PUZZLED: Jailbreaking LLMs through Word-Based Puzzles
This addresses safety concerns for LLM deployments by revealing vulnerabilities through a novel attack method, though it is incremental as it builds on existing jailbreak research.
The paper tackles the problem of jailbreaking large language models (LLMs) by introducing PUZZLED, a method that masks harmful instructions as word puzzles (e.g., word search, anagram, crossword) for LLMs to solve, achieving an average attack success rate of 88.8%, with 96.5% on GPT-4.1 and 92.3% on Claude 3.7 Sonnet.

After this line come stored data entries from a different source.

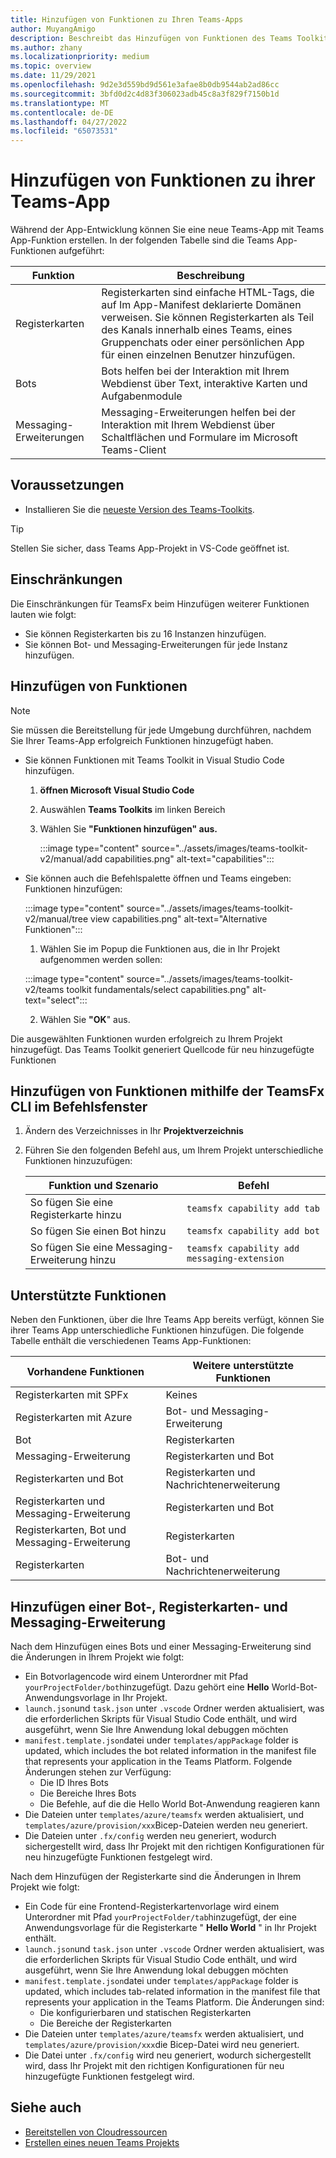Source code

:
 ```yaml
---
title: Hinzufügen von Funktionen zu Ihren Teams-Apps
author: MuyangAmigo
description: Beschreibt das Hinzufügen von Funktionen des Teams Toolkits
ms.author: zhany
ms.localizationpriority: medium
ms.topic: overview
ms.date: 11/29/2021
ms.openlocfilehash: 9d2e3d559bd9d561e3afae8b0db9544ab2ad86cc
ms.sourcegitcommit: 3bfd0d2c4d83f306023adb45c8a3f829f7150b1d
ms.translationtype: MT
ms.contentlocale: de-DE
ms.lasthandoff: 04/27/2022
ms.locfileid: "65073531"
---
```

# <a name="add-capabilities-to-your-teams-apps"></a>Hinzufügen von Funktionen zu ihrer Teams-App

Während der App-Entwicklung können Sie eine neue Teams-App mit Teams App-Funktion erstellen. In der folgenden Tabelle sind die Teams App-Funktionen aufgeführt:

|**Funktion**|**Beschreibung**|
|--------|-------------|
| Registerkarten |  Registerkarten sind einfache HTML-Tags, die auf Im App-Manifest deklarierte Domänen verweisen. Sie können Registerkarten als Teil des Kanals innerhalb eines Teams, eines Gruppenchats oder einer persönlichen App für einen einzelnen Benutzer hinzufügen.|
| Bots |  Bots helfen bei der Interaktion mit Ihrem Webdienst über Text, interaktive Karten und Aufgabenmodule|
| Messaging-Erweiterungen | Messaging-Erweiterungen helfen bei der Interaktion mit Ihrem Webdienst über Schaltflächen und Formulare im Microsoft Teams-Client|

## <a name="prerequisite"></a>Voraussetzungen

* Installieren Sie die [neueste Version des Teams-Toolkits](https://marketplace.visualstudio.com/items?itemName=TeamsDevApp.ms-teams-vscode-extension).

> [!TIP]
> Stellen Sie sicher, dass Teams App-Projekt in VS-Code geöffnet ist.

## <a name="limitations"></a>Einschränkungen

Die Einschränkungen für TeamsFx beim Hinzufügen weiterer Funktionen lauten wie folgt:

* Sie können Registerkarten bis zu 16 Instanzen hinzufügen.
* Sie können Bot- und Messaging-Erweiterungen für jede Instanz hinzufügen.
## <a name="add-capabilities"></a>Hinzufügen von Funktionen

> [!Note]
> Sie müssen die Bereitstellung für jede Umgebung durchführen, nachdem Sie Ihrer Teams-App erfolgreich Funktionen hinzugefügt haben.
* Sie können Funktionen mit Teams Toolkit in Visual Studio Code hinzufügen.
    1. **öffnen Microsoft Visual Studio Code**
    1. Auswählen **Teams Toolkits** im linken Bereich
    1. Wählen Sie **"Funktionen hinzufügen" aus.**

        :::image type="content" source="../assets/images/teams-toolkit-v2/manual/add capabilities.png" alt-text="capabilities":::

*   Sie können auch die Befehlspalette öffnen und Teams eingeben: Funktionen hinzufügen:

    :::image type="content" source="../assets/images/teams-toolkit-v2/manual/tree view capabilities.png" alt-text="Alternative Funktionen":::


    1. Wählen Sie im Popup die Funktionen aus, die in Ihr Projekt aufgenommen werden sollen:

    :::image type="content" source="../assets/images/teams-toolkit-v2/teams toolkit fundamentals/select capabilities.png" alt-text="select":::

    2. Wählen Sie **"OK**" aus.

Die ausgewählten Funktionen wurden erfolgreich zu Ihrem Projekt hinzugefügt. Das Teams Toolkit generiert Quellcode für neu hinzugefügte Funktionen

## <a name="add-capabilities-using-teamsfx-cli-in-command-window"></a>Hinzufügen von Funktionen mithilfe der TeamsFx CLI im Befehlsfenster

1. Ändern des Verzeichnisses in Ihr **Projektverzeichnis**
1. Führen Sie den folgenden Befehl aus, um Ihrem Projekt unterschiedliche Funktionen hinzuzufügen:

   |Funktion und Szenario| Befehl|
   |-----------------------|----------|
   |So fügen Sie eine Registerkarte hinzu|`teamsfx capability add tab`|
   |So fügen Sie einen Bot hinzu|`teamsfx capability add bot`|
   |So fügen Sie eine Messaging-Erweiterung hinzu|`teamsfx capability add messaging-extension`|

## <a name="supported-capabilities"></a>Unterstützte Funktionen

Neben den Funktionen, über die Ihre Teams App bereits verfügt, können Sie ihrer Teams App unterschiedliche Funktionen hinzufügen. Die folgende Tabelle enthält die verschiedenen Teams App-Funktionen:

|Vorhandene Funktionen|Weitere unterstützte Funktionen|
|--------------------|--------------------|
|Registerkarten mit SPFx|Keines|
|Registerkarten mit Azure|Bot- und Messaging-Erweiterung|
|Bot|Registerkarten|
|Messaging-Erweiterung|Registerkarten und Bot|
|Registerkarten und Bot|Registerkarten und Nachrichtenerweiterung|
|Registerkarten und Messaging-Erweiterung|Registerkarten und Bot|
|Registerkarten, Bot und Messaging-Erweiterung|Registerkarten|
|Registerkarten |Bot- und Nachrichtenerweiterung|

## <a name="add-bot-tab-and-messaging-extension"></a>Hinzufügen einer Bot-, Registerkarten- und Messaging-Erweiterung

Nach dem Hinzufügen eines Bots und einer Messaging-Erweiterung sind die Änderungen in Ihrem Projekt wie folgt:

* Ein Botvorlagencode wird einem Unterordner mit Pfad `yourProjectFolder/bot`hinzugefügt. Dazu gehört eine **Hello** World-Bot-Anwendungsvorlage in Ihr Projekt.
* `launch.json`und `task.json` unter `.vscode` Ordner werden aktualisiert, was die erforderlichen Skripts für Visual Studio Code enthält, und wird ausgeführt, wenn Sie Ihre Anwendung lokal debuggen möchten
* `manifest.template.json`datei under `templates/appPackage` folder is updated, which includes the bot related information in the manifest file that represents your application in the Teams Platform. Folgende Änderungen stehen zur Verfügung:
  * Die ID Ihres Bots
  * Die Bereiche Ihres Bots
  * Die Befehle, auf die die Hello World Bot-Anwendung reagieren kann
* Die Dateien unter `templates/azure/teamsfx` werden aktualisiert, und `templates/azure/provision/xxx`Bicep-Dateien werden neu generiert.
* Die Dateien unter `.fx/config` werden neu generiert, wodurch sichergestellt wird, dass Ihr Projekt mit den richtigen Konfigurationen für neu hinzugefügte Funktionen festgelegt wird.

Nach dem Hinzufügen der Registerkarte sind die Änderungen in Ihrem Projekt wie folgt:

* Ein Code für eine Frontend-Registerkartenvorlage wird einem Unterordner mit Pfad `yourProjectFolder/tab`hinzugefügt, der eine Anwendungsvorlage für die Registerkarte " **Hello World** " in Ihr Projekt enthält.
* `launch.json`und `task.json` unter `.vscode` Ordner werden aktualisiert, was die erforderlichen Skripts für Visual Studio Code enthält, und wird ausgeführt, wenn Sie Ihre Anwendung lokal debuggen möchten
* `manifest.template.json`datei under `templates/appPackage` folder is updated, which includes tab-related information in the manifest file that represents your application in the Teams Platform. Die Änderungen sind:
  * Die konfigurierbaren und statischen Registerkarten
  * Die Bereiche der Registerkarten
* Die Dateien unter `templates/azure/teamsfx` werden aktualisiert, und `templates/azure/provision/xxx`die Bicep-Datei wird neu generiert.
* Die Datei unter `.fx/config` wird neu generiert, wodurch sichergestellt wird, dass Ihr Projekt mit den richtigen Konfigurationen für neu hinzugefügte Funktionen festgelegt wird.



## <a name="see-also"></a>Siehe auch

* [Bereitstellen von Cloudressourcen](provision.md)
* [Erstellen eines neuen Teams Projekts](create-new-project.md)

As large language models (LLMs) are increasingly deployed across diverse domains, ensuring their safety has become a critical concern. In response, studies on jailbreak attacks have been actively growing. Existing approaches typically rely on iterative prompt engineering or semantic transformations of harmful instructions to evade detection. In this work, we introduce PUZZLED, a novel jailbreak method that leverages the LLM's reasoning capabilities. It masks keywords in a harmful instruction and presents them as word puzzles for the LLM to solve. We design three puzzle types-word search, anagram, and crossword-that are familiar to humans but cognitively demanding for LLMs. The model must solve the puzzle to uncover the masked words and then proceed to generate responses to the reconstructed harmful instruction. We evaluate PUZZLED on five state-of-the-art LLMs and observe a high average attack success rate (ASR) of 88.8%, specifically 96.5% on GPT-4.1 and 92.3% on Claude 3.7 Sonnet. PUZZLED is a simple yet powerful attack that transforms familiar puzzles into an effective jailbreak strategy by harnessing LLMs' reasoning capabilities.